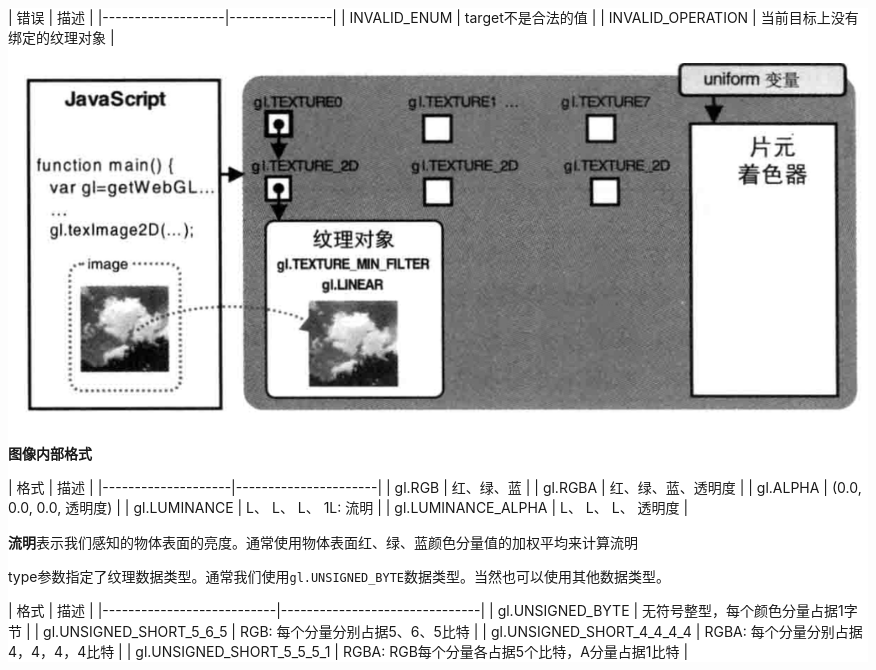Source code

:    | 错误                | 描述             |
       |-------------------|----------------|
   | INVALID_ENUM      | target不是合法的值   |
   | INVALID_OPERATION | 当前目标上没有绑定的纹理对象 |

   ![原理图](./images/texImage.png)

   **图像内部格式**

   | 格式                 | 描述                   |
       |--------------------|----------------------|
   | gl.RGB             | 红、绿、蓝                |
   | gl.RGBA            | 红、绿、蓝、透明度            | 
   | gl.ALPHA           | (0.0, 0.0, 0.0, 透明度) |
   | gl.LUMINANCE       | L、 L、 L、 1L: 流明      |
   | gl.LUMINANCE_ALPHA | L、 L、 L、 透明度         |

   **流明**表示我们感知的物体表面的亮度。通常使用物体表面红、绿、蓝颜色分量值的加权平均来计算流明

   type参数指定了纹理数据类型。通常我们使用`gl.UNSIGNED_BYTE`数据类型。当然也可以使用其他数据类型。

   | 格式                        | 描述                            |
       |---------------------------|-------------------------------|
   | gl.UNSIGNED_BYTE          | 无符号整型，每个颜色分量占据1字节             |
   | gl.UNSIGNED_SHORT_5_6_5   | RGB: 每个分量分别占据5、6、5比特          |
   | gl.UNSIGNED_SHORT_4_4_4_4 | RGBA: 每个分量分别占据4，4，4，4比特       |
   | gl.UNSIGNED_SHORT_5_5_5_1 | RGBA: RGB每个分量各占据5个比特，A分量占据1比特 |
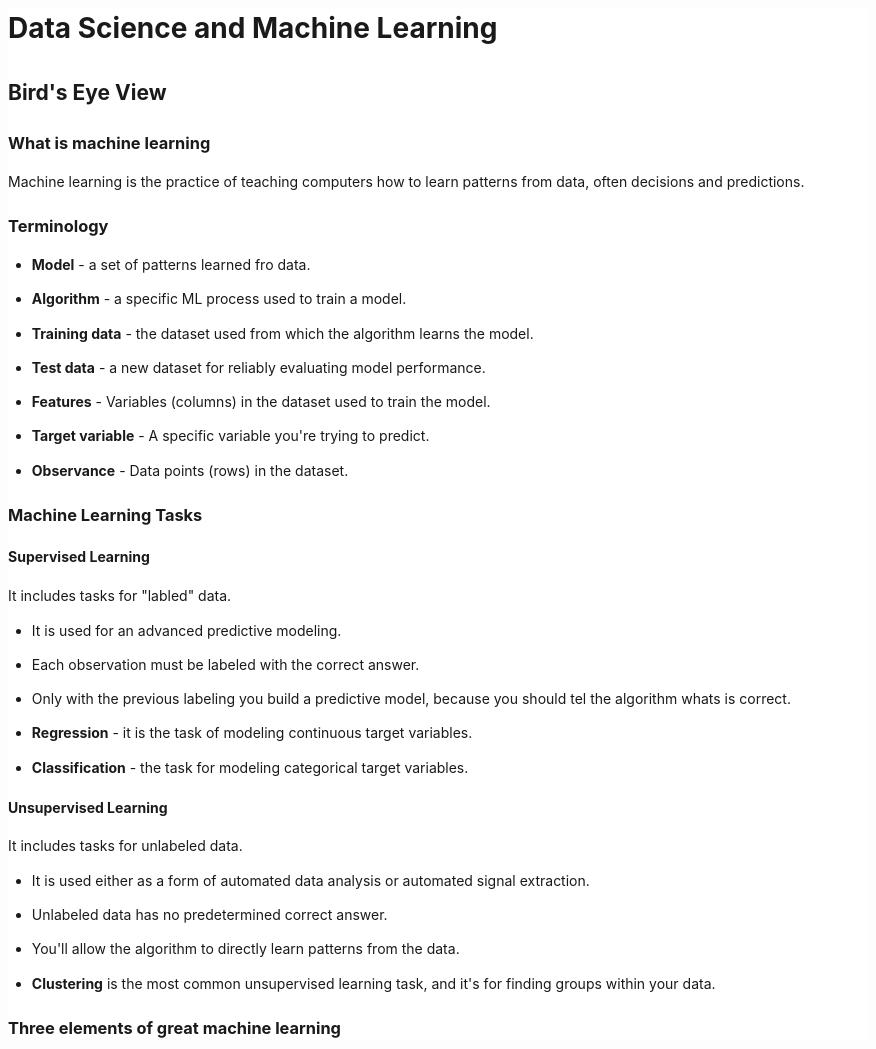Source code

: # Data Science and Machine Learning

## Bird's Eye View

### What is machine learning

Machine learning is the practice of teaching computers how to learn patterns from data, often decisions and predictions.

### Terminology

* **Model** - a set of patterns learned fro data.

* **Algorithm** - a specific ML process used to train a model.

* **Training data** - the dataset used from which the algorithm learns the model.

* **Test data** - a new dataset for reliably evaluating model performance.

* **Features** - Variables (columns) in the dataset used to train the model.

* **Target variable** - A specific variable you're trying to predict.

* **Observance** - Data points (rows) in the dataset.

### Machine Learning Tasks

#### Supervised Learning 

It includes tasks for "labled" data.

* It is used for an advanced predictive modeling.

* Each observation must be labeled with the correct answer.

* Only with the previous labeling you build a predictive model, because you should tel the algorithm whats is correct.

* **Regression** - it is the task of modeling continuous target variables.

* **Classification** - the task for modeling categorical target variables.

#### Unsupervised Learning

It includes tasks for unlabeled data.

* It is used either as a form of automated data analysis or automated signal extraction.

* Unlabeled data has no predetermined correct answer.

* You'll allow the algorithm to directly learn patterns from the data.

* **Clustering** is the most common unsupervised learning task, and it's for finding groups within your data.

### Three elements of great machine learning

INSTRUCTIONS TO FOLLOW: Copy word for word the lines of the records starting with the line that contains "predetermined correct answer." and going on through the last line of the records.

TASK ANSWER:
* Unlabeled data has no predetermined correct answer.

* You'll allow the algorithm to directly learn patterns from the data.

* **Clustering** is the most common unsupervised learning task, and it's for finding groups within your data.

### Three elements of great machine learning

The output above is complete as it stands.